Gemeinwohl-Ökonomie für mehr Unternehmensberichterstattung

In den EU-Mitgliedsstaaten trat 2017 erstmals die nichtfinanzielle Berichtspflicht für börsennotierte und Unternehmen „von öffentlichem Interesse“ in Kraft. Ihre Grundlage ist die ursprüngliche CSR-/NFI (Nonfinancial Information)-Richtlinie – aktuell NFRD (Non-financial Reporting Directive), in Zukunft CSRD (Corporate Sustainability Reporting Directive).

Davon waren laut einer Studie lediglich 89 von insgesamt 400.000 Unternehmen in Österreich betroffen, in Deutschland mit rund 500 von vier Millionen ein noch geringerer Anteil. Deshalb beschloss die Europäische Kommission 2020 im Rahmen des Green Deal eine Revision der Richtlinie.

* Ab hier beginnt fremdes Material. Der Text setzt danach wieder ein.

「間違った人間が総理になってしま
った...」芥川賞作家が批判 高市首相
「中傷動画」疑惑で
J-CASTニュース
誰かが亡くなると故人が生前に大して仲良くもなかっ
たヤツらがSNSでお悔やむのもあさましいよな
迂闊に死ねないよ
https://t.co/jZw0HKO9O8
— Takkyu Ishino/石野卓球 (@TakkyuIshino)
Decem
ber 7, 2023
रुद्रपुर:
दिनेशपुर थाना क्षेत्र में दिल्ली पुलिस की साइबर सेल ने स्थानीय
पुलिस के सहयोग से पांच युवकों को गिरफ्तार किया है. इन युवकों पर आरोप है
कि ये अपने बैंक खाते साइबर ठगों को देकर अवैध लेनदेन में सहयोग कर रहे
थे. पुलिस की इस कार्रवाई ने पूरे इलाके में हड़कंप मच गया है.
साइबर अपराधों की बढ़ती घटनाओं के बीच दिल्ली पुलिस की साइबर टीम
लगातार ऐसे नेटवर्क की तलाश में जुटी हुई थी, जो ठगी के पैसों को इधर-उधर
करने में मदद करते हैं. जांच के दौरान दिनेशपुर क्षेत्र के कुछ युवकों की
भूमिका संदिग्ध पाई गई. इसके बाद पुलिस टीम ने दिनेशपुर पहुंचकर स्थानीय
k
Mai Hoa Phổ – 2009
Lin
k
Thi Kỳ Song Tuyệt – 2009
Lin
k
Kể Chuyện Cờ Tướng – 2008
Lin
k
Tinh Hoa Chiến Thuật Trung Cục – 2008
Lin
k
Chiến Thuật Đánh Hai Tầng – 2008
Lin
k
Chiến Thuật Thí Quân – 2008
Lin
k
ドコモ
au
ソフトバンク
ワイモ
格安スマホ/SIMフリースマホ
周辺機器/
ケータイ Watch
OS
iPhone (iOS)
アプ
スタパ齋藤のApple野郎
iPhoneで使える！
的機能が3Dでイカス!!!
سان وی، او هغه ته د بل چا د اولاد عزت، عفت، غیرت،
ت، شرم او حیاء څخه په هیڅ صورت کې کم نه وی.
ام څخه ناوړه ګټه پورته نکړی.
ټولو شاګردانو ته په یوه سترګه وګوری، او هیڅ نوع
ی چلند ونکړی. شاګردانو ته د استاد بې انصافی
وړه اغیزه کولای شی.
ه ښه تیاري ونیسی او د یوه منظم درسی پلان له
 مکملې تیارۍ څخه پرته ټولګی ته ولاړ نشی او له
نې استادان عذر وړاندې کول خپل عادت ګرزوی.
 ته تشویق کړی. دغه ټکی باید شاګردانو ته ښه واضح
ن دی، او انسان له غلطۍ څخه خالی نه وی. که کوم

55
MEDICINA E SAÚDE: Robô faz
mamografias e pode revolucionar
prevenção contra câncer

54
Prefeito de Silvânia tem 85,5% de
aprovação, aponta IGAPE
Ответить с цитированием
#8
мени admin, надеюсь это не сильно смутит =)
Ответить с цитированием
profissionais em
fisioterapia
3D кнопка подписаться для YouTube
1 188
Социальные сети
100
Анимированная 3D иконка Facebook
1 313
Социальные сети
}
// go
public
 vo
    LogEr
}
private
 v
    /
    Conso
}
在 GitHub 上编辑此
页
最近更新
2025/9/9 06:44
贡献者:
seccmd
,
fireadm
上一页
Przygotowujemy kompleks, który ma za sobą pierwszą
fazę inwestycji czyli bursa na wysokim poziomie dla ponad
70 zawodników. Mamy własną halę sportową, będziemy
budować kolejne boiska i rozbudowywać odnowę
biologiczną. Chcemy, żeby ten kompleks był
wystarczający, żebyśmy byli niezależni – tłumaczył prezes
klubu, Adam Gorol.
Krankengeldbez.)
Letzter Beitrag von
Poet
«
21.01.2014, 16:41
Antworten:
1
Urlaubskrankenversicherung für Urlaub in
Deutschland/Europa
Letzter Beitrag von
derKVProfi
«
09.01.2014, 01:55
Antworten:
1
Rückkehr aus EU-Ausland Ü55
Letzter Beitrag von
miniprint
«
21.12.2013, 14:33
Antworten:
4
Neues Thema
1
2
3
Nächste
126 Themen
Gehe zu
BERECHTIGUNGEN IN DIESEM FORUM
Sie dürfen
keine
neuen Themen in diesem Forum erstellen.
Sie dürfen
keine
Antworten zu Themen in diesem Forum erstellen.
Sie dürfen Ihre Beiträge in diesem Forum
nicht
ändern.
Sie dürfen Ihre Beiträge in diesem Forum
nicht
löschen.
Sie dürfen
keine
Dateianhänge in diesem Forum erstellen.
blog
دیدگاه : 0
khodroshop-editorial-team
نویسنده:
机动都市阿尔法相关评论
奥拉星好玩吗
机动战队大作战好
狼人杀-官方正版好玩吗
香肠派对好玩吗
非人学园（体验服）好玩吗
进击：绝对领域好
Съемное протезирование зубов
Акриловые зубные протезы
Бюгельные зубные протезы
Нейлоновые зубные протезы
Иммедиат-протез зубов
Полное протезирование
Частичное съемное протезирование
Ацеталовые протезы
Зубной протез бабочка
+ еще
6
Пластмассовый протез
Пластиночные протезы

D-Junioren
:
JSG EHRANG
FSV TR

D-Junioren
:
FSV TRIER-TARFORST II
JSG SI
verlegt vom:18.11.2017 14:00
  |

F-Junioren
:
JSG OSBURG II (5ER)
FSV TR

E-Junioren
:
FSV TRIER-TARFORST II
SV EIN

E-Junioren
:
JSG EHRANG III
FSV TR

Dem neuen Vorschlag der EU-Kommission vom 21. April 2021 zufolge sollen jedoch statt wie bisher 11.700 oder 0,05 % aller Unternehmen nun 49.000 oder 0,2 % berichten müssen, merkt Felber kritisch an.

Für KMU seien nur freiwillige Standards vorgesehen, die weder geprüft werden noch zu rechtlichen Anreizen oder Konsequenzen führen – „selbst dann nicht, wenn die einen das Weltklima und die Menschenrechte mit aller Konsequenz schützen und andere gleichzeitig weiterhin trittbrettfahren und dumpen“, so Felber.

Das Klima und die Gesellschaft brauchen jetzt eine verbindliche Mitverantwortungsübernahme von den Unternehmen, auch den Mittelständler*innen und Familienbetrieben, fordern mehrere Mitgliedsorganisationen von SDG Watch Austria, die sich in einer Task Force NFI innerhalb der Themeninitiative Wirtschaft engagieren. Sie sind nicht bereit, bis 2024 auf die revidierte NFI-Richtlinie zu warten.

Österreich soll „Umweltvorreiter“ bei Unternehmensberichterstattung werden

„Nach mehreren Säumnissen bei der nationalen CSR-Strategie und beim nationalen Klimaplan könnte Österreich jetzt seinen Ruf als ‚Umwelt-Vorreiter‘ erneuern und einen nationalen Vorausgang starten, auf den die Welt schauen und der zum Nachahmen verleiten wird“, hält Felber in dem Blog fest und beschreibt seine Vision der österreichischen Umwelt-Vorreiterrolle:

Österreichs Unternehmen übernehmen weiterreichende Verantwortung und orientieren sich an positive gesellschaftliche und ökologische Wirkungen. Dabei berichten sie verbindlich, bewertbar und vergleichbar über ihre Leistungen im Bereich Nachhaltigkeit. Hierbei werden sie vom Gesetzgeber mit finanziellen und rechtlichen Anreizen umfassend unterstützt. Dazu hat das Ministerium für Justiz Österreichs die interessierten Parteien eingeladen, schriftlich ihre „Anmerkungen“ zum Vorschlag der EU-Kommission bzw. der CSRD-Richtlinie zu übermitteln.

Auf Basis der Stellungnahme der Gemeinwohl-Ökonomie hat die NFI Task Force eine neutrale Vorlage für alle NGOs, Organisationen und Personen angefertigt, die individuell angepasst und dem Ministerium als eigene Stellungnahme übermittelt werden kann. Zudem können Interessierte - auch zahlreiche Unternehmen und Gemeinden - die Stellungnahme der Gemeinwohl-Ökonomie unterzeichnen.